During an absence by the king at the Jahr Markt at Leipzig in 1710, the queen summoned the ladies at court to assist her embroidering a gift for the king, among them Catharina von Wartenberg. During this, they were interrupted by the valet of Catharina von Wartenberg, bringing her coffee, which was a great offence to etiquette, and when the queen commanded von Wartenberg to leave, she commented: "I think I see myself doing so", with a laugh, which added to the etiquette offence and infuriated the queen so that she ordered von Wartenberg to be thrown out of the window; before anyone could be found to do so, von Wartenberg hastily left. The queen complained to the king, who ordered von Wartenberg to apologize, which she consented to, though she managed to avoid doing so. This incident weakened her position, as did her intimacy with the English ambassador, Lord Raby, who was known and disliked for his extreme arrogance, and because he had managed to become informed in many private affairs of the Prussian court through his association with von Wartenberg; by which he was referred to as the "favourite's favourite".

===Downfall===
Catharina von Wartenberg on several occasions caused difficulty in the relations to foreign powers because of her ambitions on precedence. On a banquet arranged by the Russian ambassador Baron Albrecht von der Lith (1659-1718), the ambassador asked the king to command her to attend, but when she was informed that she would not take precedence before the ambassador's spouse Madame de Matuoff, she refused to attend. This resulted in a formal complaint presented to the king by all the foreign ambassadors in Berlin except the English. The king demanded that von Wartenberg make a public apology to de Matuoff, and she was forced to read her apology, standing to the seated Matuoff; after which she tore up the apology, but it was nevertheless printed in a gazette by the ambassadors and publicly circulated. Shortly after, the king told her that if she kept causing diplomatic incidents, "he would find means to put a stop to it."

After this incident, von Wartenberg advised her spouse to leave the court, but he did not take her advice.
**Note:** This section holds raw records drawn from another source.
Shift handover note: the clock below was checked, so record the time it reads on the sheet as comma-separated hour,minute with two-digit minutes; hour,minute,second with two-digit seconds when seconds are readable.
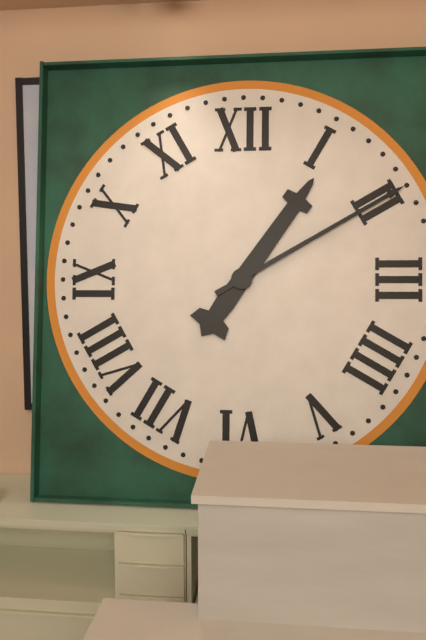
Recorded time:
1,10
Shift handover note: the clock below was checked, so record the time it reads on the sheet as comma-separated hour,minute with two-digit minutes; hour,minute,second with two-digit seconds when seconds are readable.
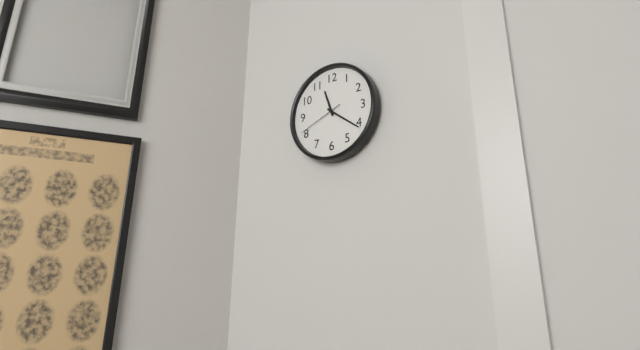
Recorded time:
11,21
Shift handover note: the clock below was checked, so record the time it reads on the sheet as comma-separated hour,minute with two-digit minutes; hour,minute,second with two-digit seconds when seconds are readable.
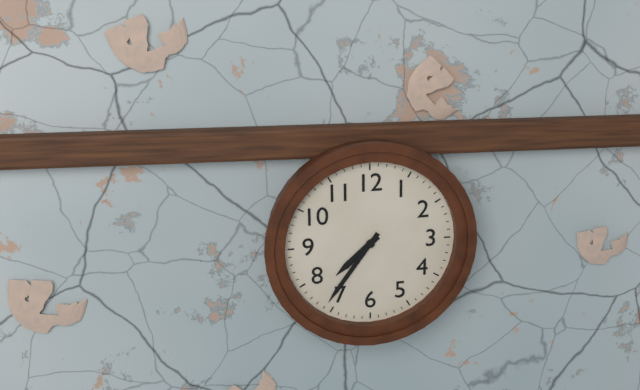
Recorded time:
7,36
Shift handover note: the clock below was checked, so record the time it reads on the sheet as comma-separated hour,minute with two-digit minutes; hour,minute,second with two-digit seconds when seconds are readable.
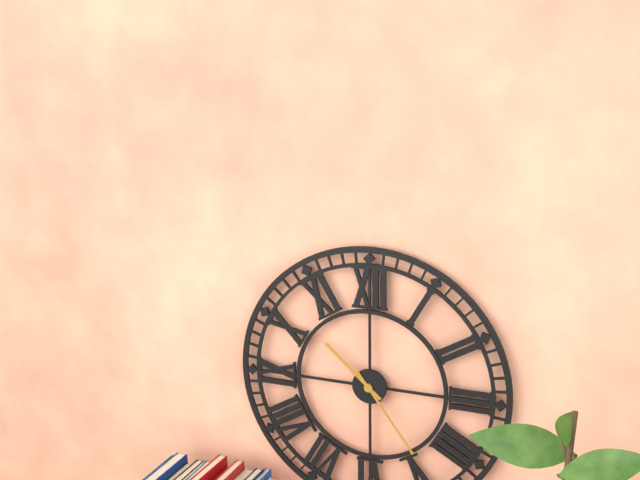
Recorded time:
10,24
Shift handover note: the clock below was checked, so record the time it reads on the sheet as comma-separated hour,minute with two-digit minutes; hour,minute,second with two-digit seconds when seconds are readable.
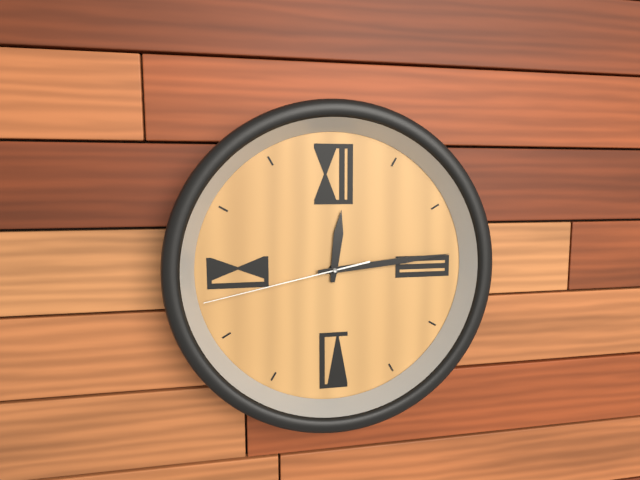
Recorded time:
12,14,43
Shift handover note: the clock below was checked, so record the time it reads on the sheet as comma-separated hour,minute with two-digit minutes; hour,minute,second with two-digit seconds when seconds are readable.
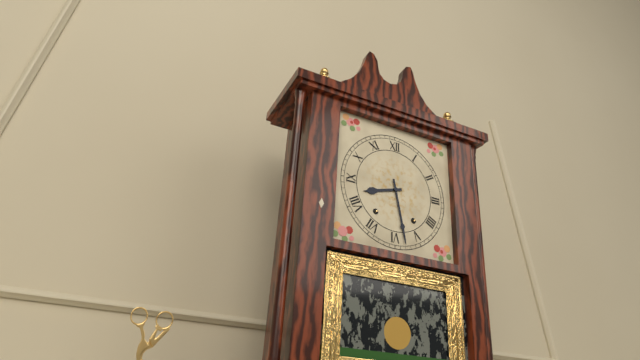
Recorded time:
8,28
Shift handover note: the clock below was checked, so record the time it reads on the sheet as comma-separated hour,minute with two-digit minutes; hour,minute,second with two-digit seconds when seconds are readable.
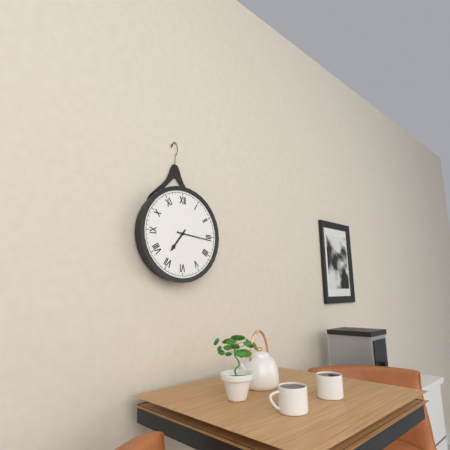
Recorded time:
7,16
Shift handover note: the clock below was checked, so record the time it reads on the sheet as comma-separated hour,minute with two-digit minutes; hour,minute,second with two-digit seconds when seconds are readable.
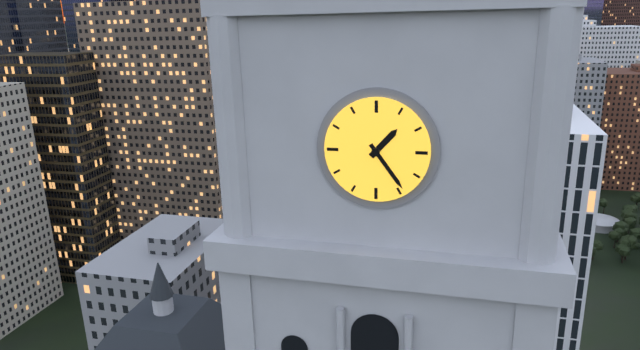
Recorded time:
1,24
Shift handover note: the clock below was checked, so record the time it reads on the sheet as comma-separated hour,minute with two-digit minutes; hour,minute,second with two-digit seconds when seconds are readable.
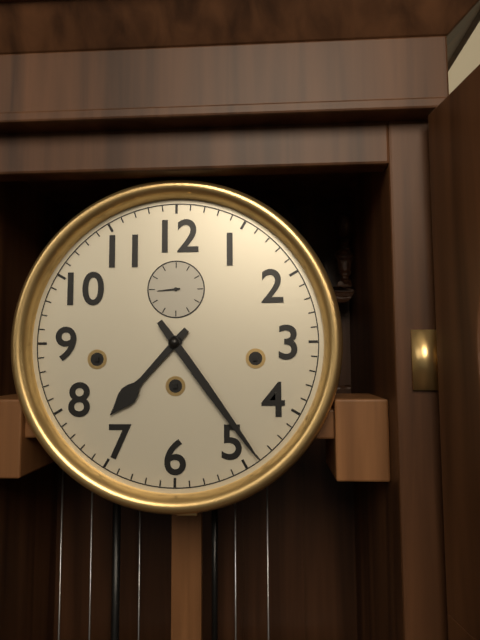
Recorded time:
7,24
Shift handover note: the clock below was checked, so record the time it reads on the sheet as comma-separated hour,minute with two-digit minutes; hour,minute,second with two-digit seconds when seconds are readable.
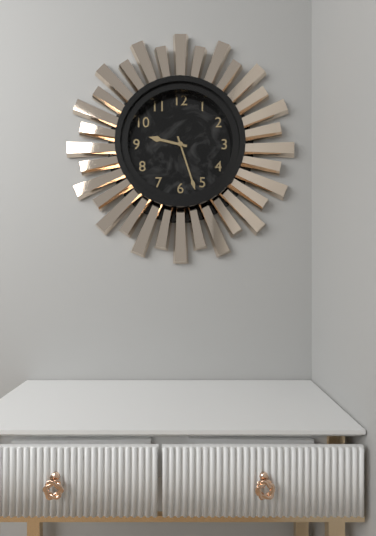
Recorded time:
9,27
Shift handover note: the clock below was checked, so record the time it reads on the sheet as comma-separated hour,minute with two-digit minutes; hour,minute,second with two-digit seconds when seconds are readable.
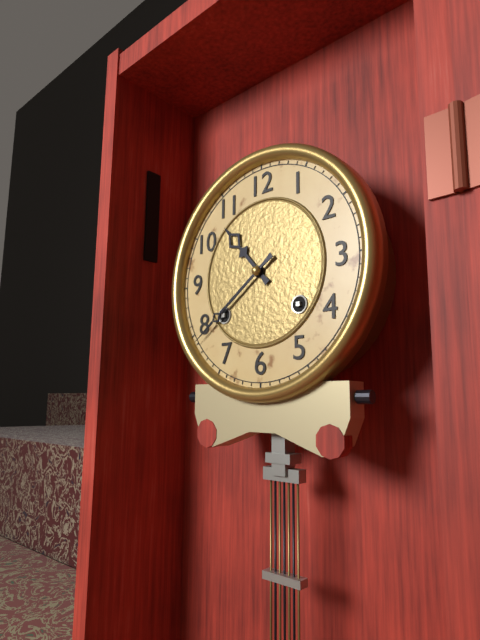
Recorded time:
10,39
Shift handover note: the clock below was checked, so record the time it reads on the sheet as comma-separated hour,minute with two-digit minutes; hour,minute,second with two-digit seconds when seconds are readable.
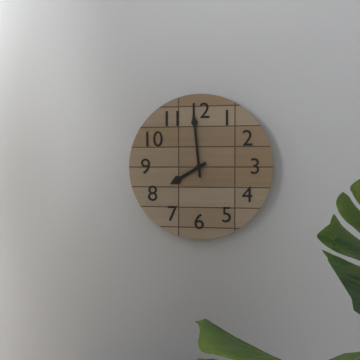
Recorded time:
7,59
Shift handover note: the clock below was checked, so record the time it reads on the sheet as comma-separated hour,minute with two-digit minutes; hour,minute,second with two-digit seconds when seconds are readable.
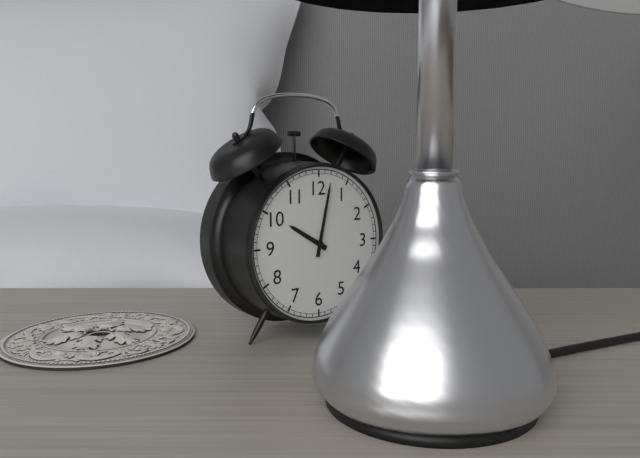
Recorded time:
10,02
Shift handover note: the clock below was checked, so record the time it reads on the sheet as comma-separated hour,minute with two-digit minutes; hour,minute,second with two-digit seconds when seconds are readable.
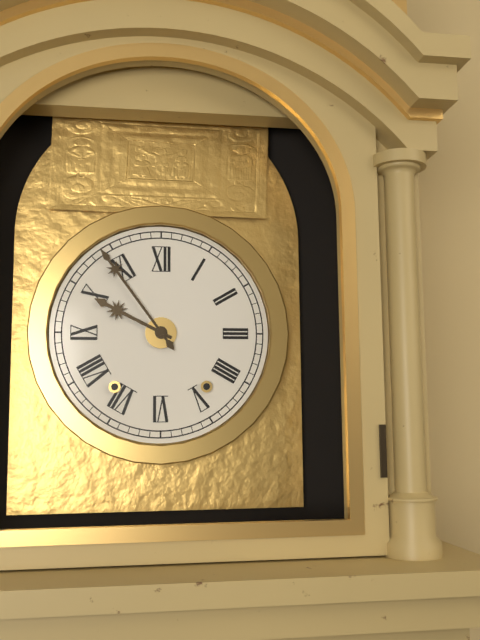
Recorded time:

The crown prince and his favorite Grumbkow, the foreign minister Ilgen and the two courtiers Kamecke the Elder and Younger, took the incident as a pretense to accuse von Wartenberg for being an English agent through her association with Raby and investing in English securities; after undermining her influence, they proceeded to implicate her spouse, who lost his position in January 1711.

===Later life===
Catharina von Wartenberg followed her spouse to in exile to Frankfurt, bringing with her jewels valued at 500,000 Thalers. Her spouse was soon offered to return to service, on condition that he leave her behind, but he replied that he could not agree to that term. She became a widow in 1712, and remarried the French noble Marschall d’Huvelles, with whom she settled in Paris. The final years of her life, she lived in The Hague.